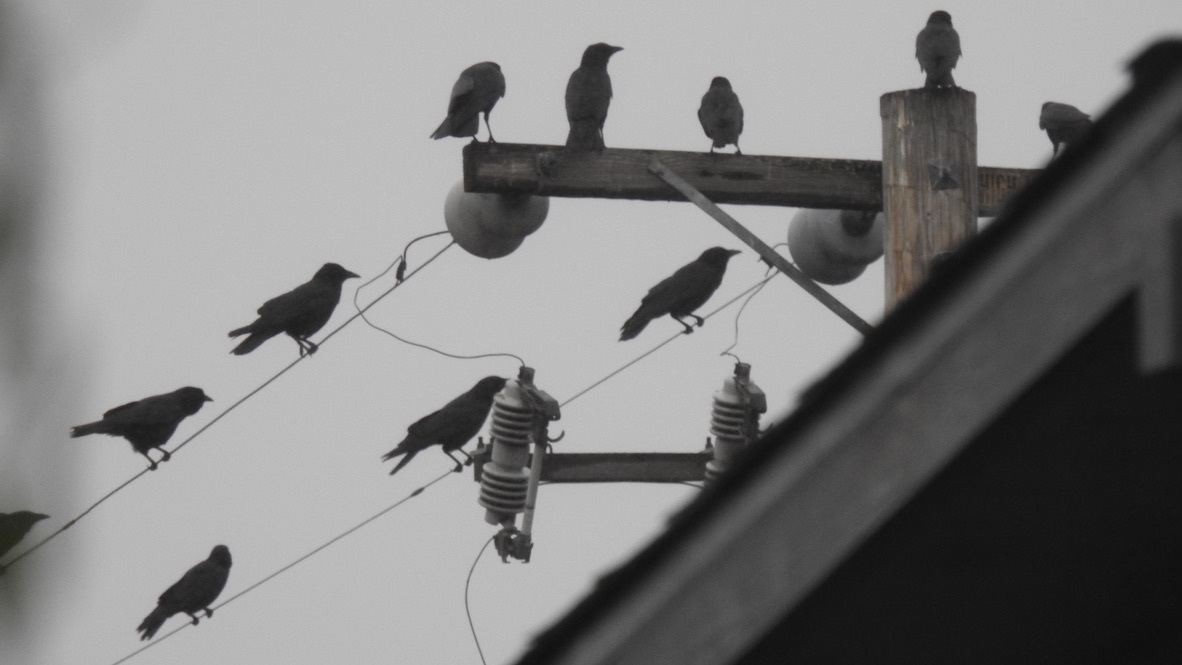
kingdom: Animalia
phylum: Chordata
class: Aves
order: Passeriformes
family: Corvidae
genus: Corvus
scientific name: Corvus brachyrhynchos
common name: American crow
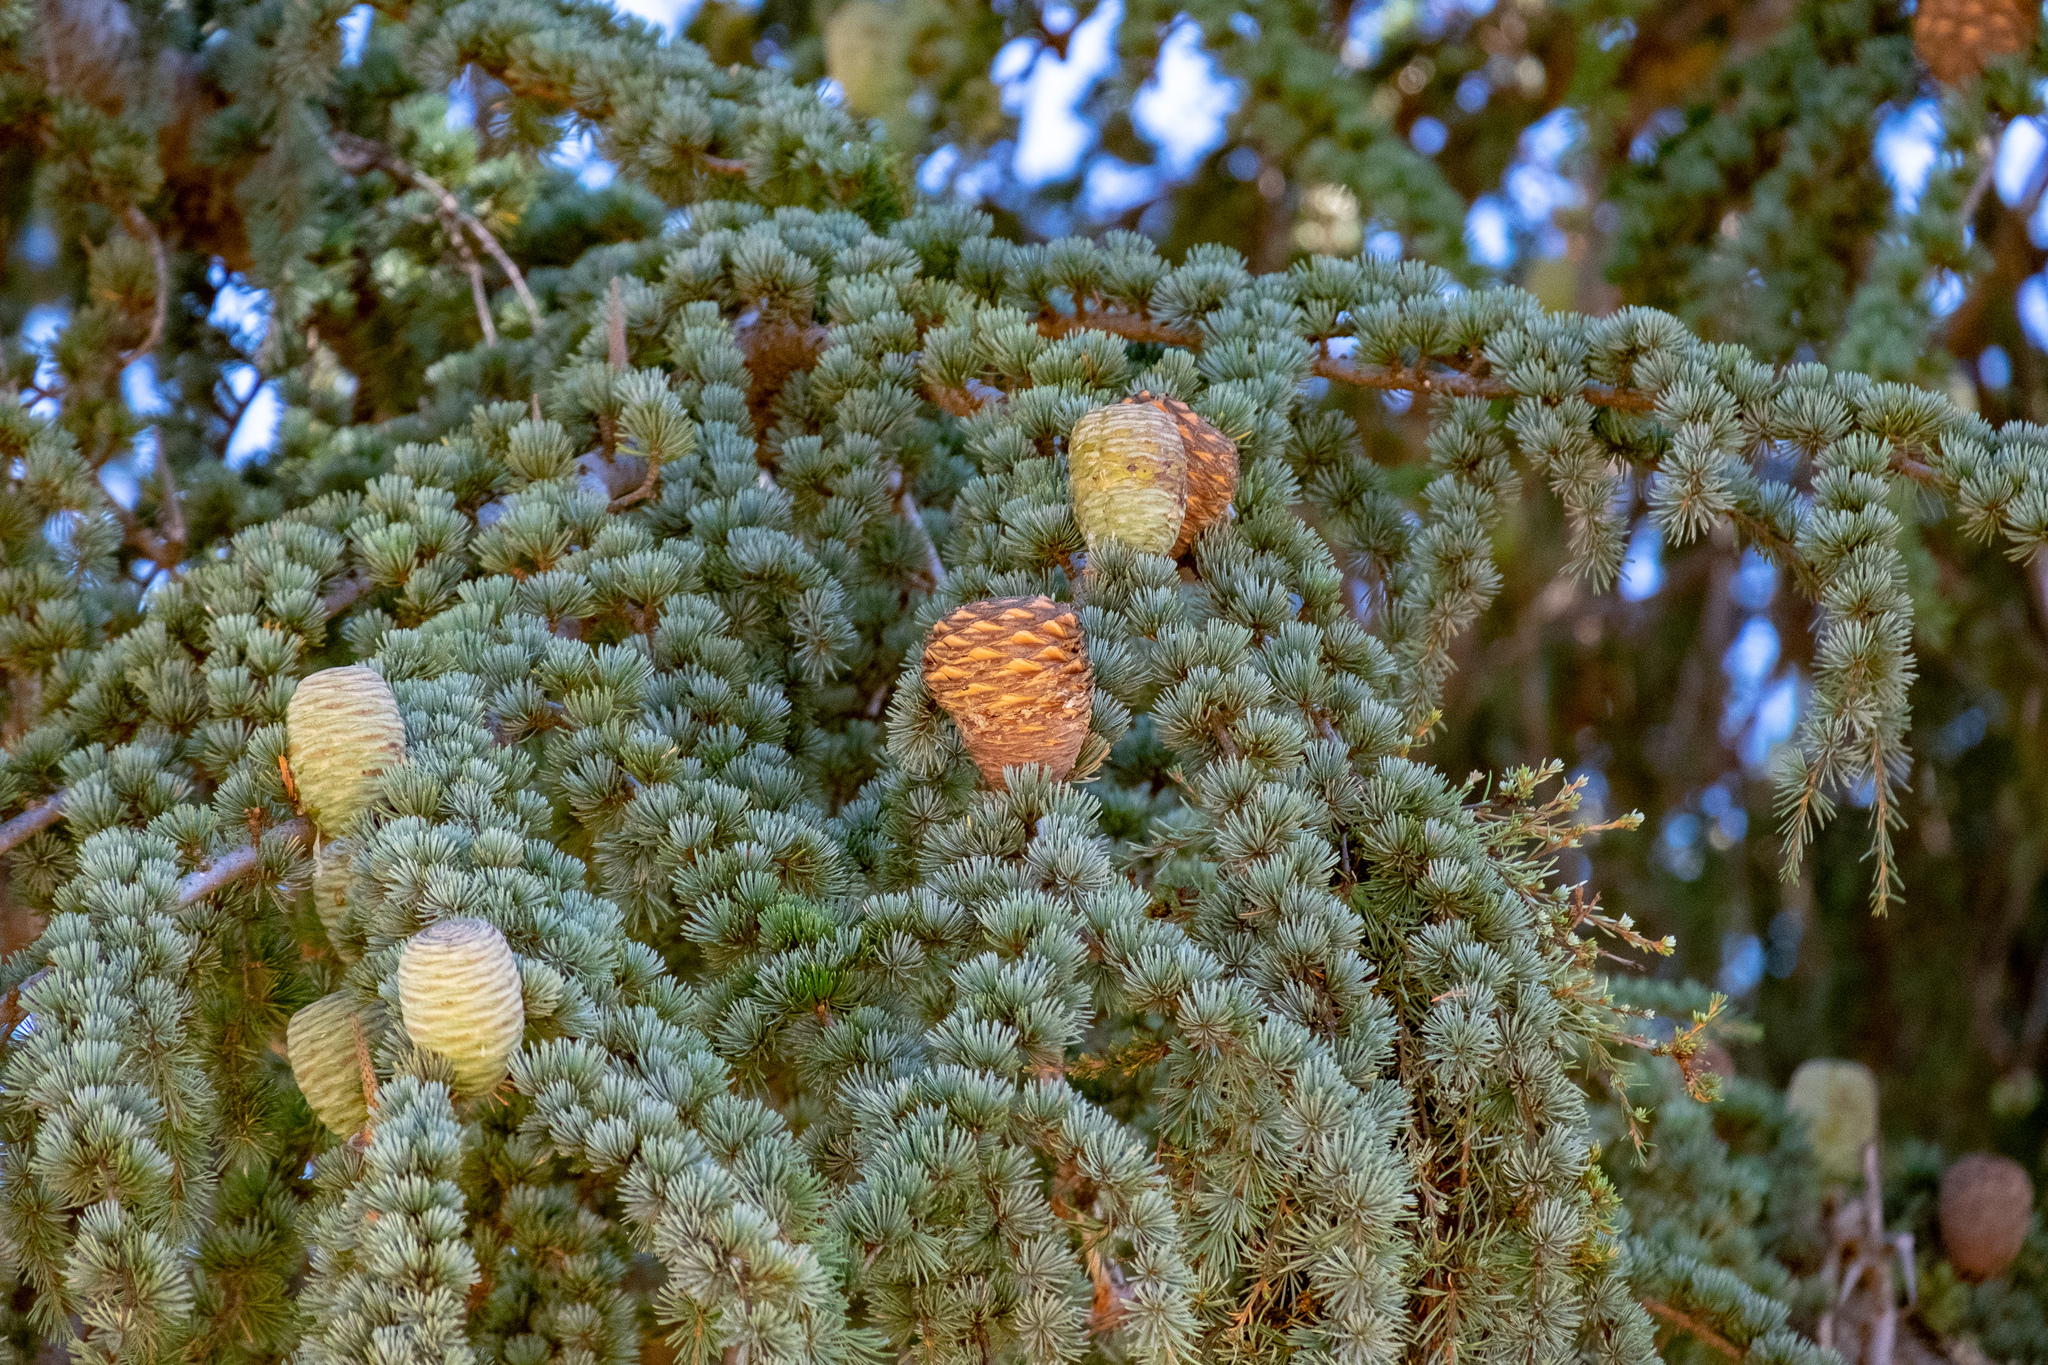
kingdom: Plantae
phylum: Tracheophyta
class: Pinopsida
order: Pinales
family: Pinaceae
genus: Cedrus
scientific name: Cedrus atlantica
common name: Atlas cedar
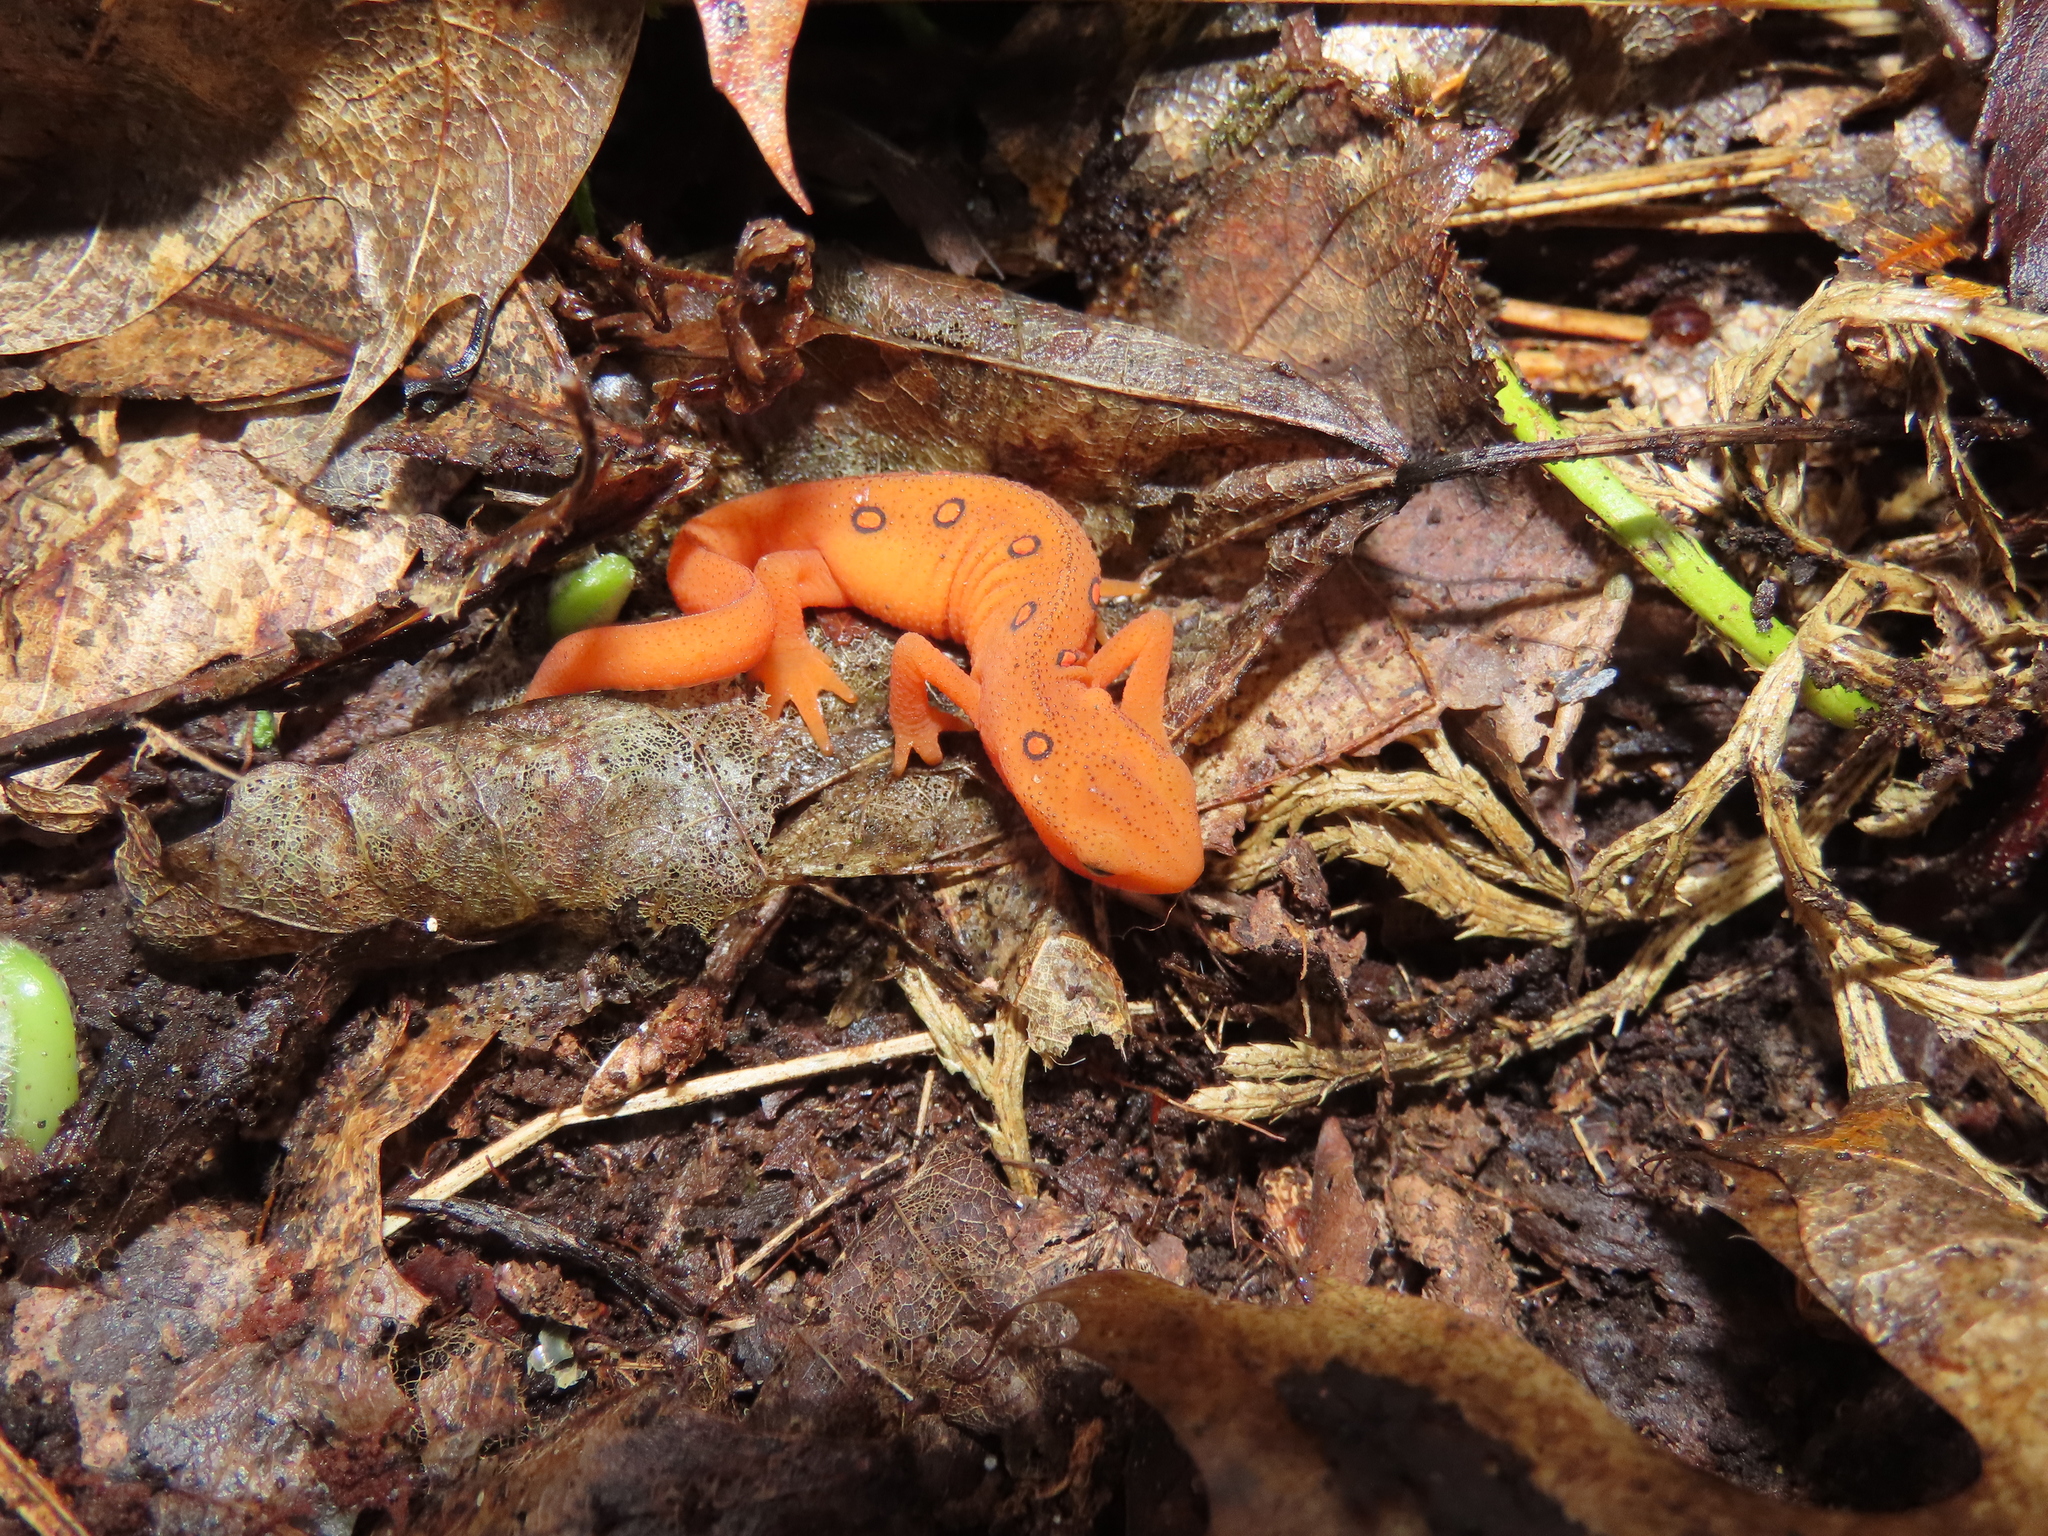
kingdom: Animalia
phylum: Chordata
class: Amphibia
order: Caudata
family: Salamandridae
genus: Notophthalmus
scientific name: Notophthalmus viridescens
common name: Eastern newt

- - - - -

▶ WHAT TO PRODUCE
Can you write out every line of the records above, word for word, leaving the pictures out?

▶ TASK ANSWER
kingdom: Animalia
phylum: Chordata
class: Aves
order: Passeriformes
family: Corvidae
genus: Corvus
scientific name: Corvus brachyrhynchos
common name: American crow
kingdom: Plantae
phylum: Tracheophyta
class: Pinopsida
order: Pinales
family: Pinaceae
genus: Cedrus
scientific name: Cedrus atlantica
common name: Atlas cedar
kingdom: Animalia
phylum: Chordata
class: Amphibia
order: Caudata
family: Salamandridae
genus: Notophthalmus
scientific name: Notophthalmus viridescens
common name: Eastern newt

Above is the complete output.